Он лежал на животе так, что я могла рассмотреть всю длину обнаженных линий— от широких плеч, до мускулистой спины, сужающейся к талии; выпуклости его зада, ставшего упругим, круглым и пышным; изгиба его бедра, мышц его икр и ног, там где он спрятал свои пальцы под одеяло, сложенное в ногах кровати. Все что он сделал, всего лишь скрыл ступни под покрывалом, больше ничего. Я спрашивала его, почему он так делал, и он отвечал, что понятия не имеет, ему просто так нравится. По-моему исчерпывающий ответ.
Подняв на меня свои огромные лавандовые глаза, он улыбнулся той особенной улыбкой — отчасти дразнящей, отчасти — счастливой, и всегда сексуальной. От этого взгляда у меня перехватило дыхание, и скрутило низ живота, сорвав с моих губ рваное дыхание, когда я, наконец, вспомнила, что нужно дышать.
Видеть этих двоих в своей постели, и знать, что по желанию могу прикоснуться к любой части их тела любым возможным мне способом — делало меня настолько счастливой, что словами не передать.
— И что значит это выражение лица? — спросил Мика с легкой улыбкой.
— Счастлива, я просто счастлива.
Улыбка стала шире, и у него появился тот особый взгляд — немного застенчивый, слегка исподлобья, но с каким-то прищуром, дающим понять — он точно знает себе цену. Я никогда не могла разобраться, была ли его застенчивость лишь старой привычкой, либо стала частью этого мрачного взгляда хищника, и здесь я не имею в виду его животную сущность. Просто у некоторых мужчин бывает такой взгляд и выражение лица.
Натаниэль послал нам одновременно счастливую и собственническую улыбку. Когда дело касалось секса или утверждения в том, насколько красивым он был, он не проявлял никакой скромности. Когда Натаниэль вошел в мою жизнь, его проблемы состояли в том, что он считал, будто ценны лишь эти две части него. Я стала той, кто научил его любви без секса. Для него было внове узнать, что Мика и я любили его за что-то другое. То, что он был великолепным и просто потрясающим в постели — всего лишь сахарная глазурь, а не весь кексик. Хотя, надо признать, что глазурь была очень сладкой и вкусной, и если быть честной, не будь ее на кексе, был бы он такой же вкусняшкой?

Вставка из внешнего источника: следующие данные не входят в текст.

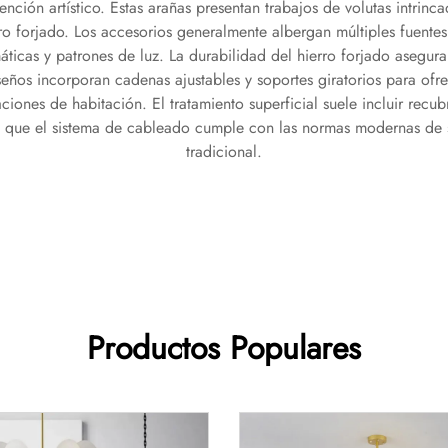
ción artístico. Estas arañas presentan trabajos de volutas intrinc
erro forjado. Los accesorios generalmente albergan múltiples fuente
icas y patrones de luz. La durabilidad del hierro forjado asegura
eños incorporan cadenas ajustables y soportes giratorios para ofre
aciones de habitación. El tratamiento superficial suele incluir recu
ras que el sistema de cableado cumple con las normas modernas d
tradicional.
Productos Populares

— На тебе слишком много одежды, — сказал он.
Я посмотрела вниз, на ночную футболку, неопределенного размера, свисающую почти до колен. На ней красовались рождественские пингвинчики и вид был не из самых эротичных, но у меня не было халата, который выглядел бы не как белье, и как-то при Джине с Зиком, и особенно — при малыше Ченсе, которые остались с нами, мне казалось ночная футболка будет более подходящей одеждой для того, чтобы по-бырому сгонять в ванную перед сном, чем то короткое красное платьишко, что висело с внутренней стороны двери.